If there aren't any inspections "off the grid" then no service is required.


----------



## conarb (May 19, 2010)

So theoretically a guy could wire a home to code, hook up soar panels and/or a windmill and pass final? Even though you know there will be no power at night when the wind isn't blowing?


----------



## globe trekker (May 19, 2010)

.

Conarb,

I think that storage batteries ' would ' provide some power from a stored source, in the evenings, ...just not from the traditional source known as "The Grid!"

.


----------



## Mule (May 19, 2010)

If there is no inspection process then solar panels or wind turbins wouldn't even be required to be there is not a final.

There are some cities in Texas that don't want the electricity connected when performing a final inspection. Something about liabilities...

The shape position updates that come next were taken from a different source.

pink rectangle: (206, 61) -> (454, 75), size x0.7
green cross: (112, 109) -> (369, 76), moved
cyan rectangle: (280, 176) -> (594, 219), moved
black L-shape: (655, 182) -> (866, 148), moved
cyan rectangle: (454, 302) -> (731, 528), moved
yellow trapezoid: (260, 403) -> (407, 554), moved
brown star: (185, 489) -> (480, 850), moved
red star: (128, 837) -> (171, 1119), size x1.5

I don't see how a final can be performed with electricity but that's just me!


----------



## cda (May 19, 2010)

There were some posts on that other site, about cabins being built in the hill with no electrcity and getting passed with battery smokes.

Then there was  a post recently about one city saying if you do not have electricity that you have a sub standard house.

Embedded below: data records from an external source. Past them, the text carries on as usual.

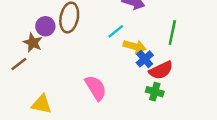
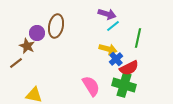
cyan line: (116, 31) -> (113, 26), moved
pink semicircle: (96, 88) -> (91, 86), moved
green cross: (155, 92) -> (124, 85), size x1.6

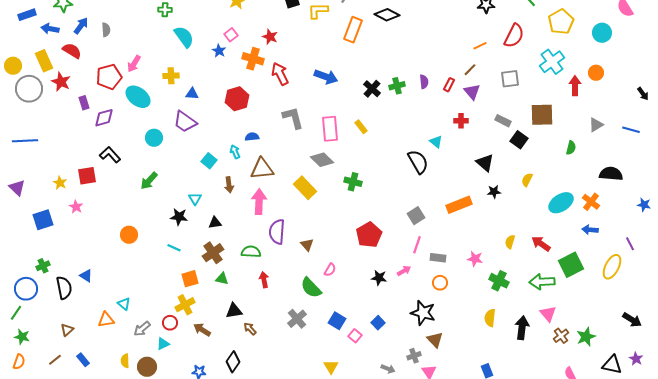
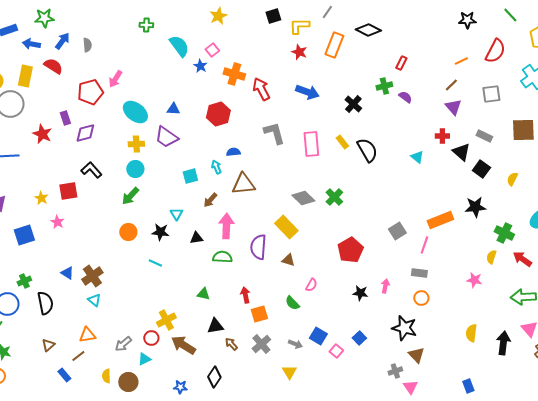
cyan semicircle: (184, 37) -> (179, 46), moved
red star: (270, 37) -> (299, 52), moved
yellow rectangle: (44, 61) -> (25, 76), turned 35
yellow cross: (171, 76) -> (136, 144), moved
red star: (61, 82) -> (42, 134), moved
purple semicircle: (424, 82) -> (405, 97), turned -48
red rectangle: (449, 85) -> (401, 63), moved
green cross: (397, 86) -> (384, 86), moved
cyan ellipse: (138, 97) -> (135, 112), moved
cyan circle: (154, 138) -> (135, 169), moved
black square: (519, 140) -> (481, 169), moved
gray diamond: (322, 160) -> (303, 198), moved
cyan square: (209, 161) -> (190, 176), turned 35
black semicircle: (418, 162) -> (367, 150), moved
black triangle: (485, 163) -> (461, 152), moved
yellow semicircle: (527, 180) -> (512, 179), moved
green cross: (353, 182) -> (334, 197), turned 30
brown arrow: (229, 185) -> (210, 200), turned 49
yellow rectangle: (305, 188) -> (286, 227), moved
black star: (494, 192) -> (475, 207), size x1.5
pink arrow: (259, 202) -> (226, 226), moved
orange circle: (129, 235) -> (128, 232), moved
brown triangle: (307, 245) -> (288, 260), turned -32
pink line: (417, 245) -> (424, 245), moved
green semicircle: (251, 252) -> (222, 257), moved
brown cross: (213, 253) -> (92, 276), moved
pink star: (475, 259) -> (474, 280), moved
pink arrow: (404, 271) -> (385, 286), turned -48
blue triangle: (86, 276) -> (67, 273), moved
orange square: (190, 279) -> (259, 314), moved
green cross: (499, 281) -> (504, 233), moved
green semicircle: (311, 288) -> (292, 303), size x0.7
cyan triangle: (124, 304) -> (94, 300), moved
gray cross: (297, 319) -> (261, 344), moved
brown arrow: (202, 330) -> (183, 345), size x1.4
brown line: (55, 360) -> (78, 356), moved
yellow triangle: (331, 367) -> (289, 372), moved
gray arrow: (388, 369) -> (295, 344), moved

That big brother, don"t know why he has to rule every aspect of our lives???


----------



## pwood (May 19, 2010)

i've done several finals with permanent homes off the grid. gas stoves, refers, water heaters, lights, gravity flow waters systems etc. pelton wheels ,solar , storage battery etc... you don,t need the grid to get a final where i live. you don't need energy calcs if you are using a nondepletable source of energy! guess that would not apply in ca's part of calif?


----------



## globe trekker (May 19, 2010)

.

Because being "off the Grid" is atypical type living, it would take some careful planning and considerations by an

experienced BO and DP's to design something compliant.    Or one could claim the Amish clause [ the `ol religious

protection from Big Brutha  ] and just meet the bare minimums.   I would think that that type of claim would

take some approved Zoning variances [ in writing of course  ] and some folks who knew how to design an

"off the Grid" type of structure.      That type of living DOES offer some attractive benefits though!

.


----------



## TimNY (May 20, 2010)

In NY Hunting an Fishing Cabins are addressed here.

I don't know that the code requires you to be connected to a commercial power source.  I suppose local legislation could, though.


----------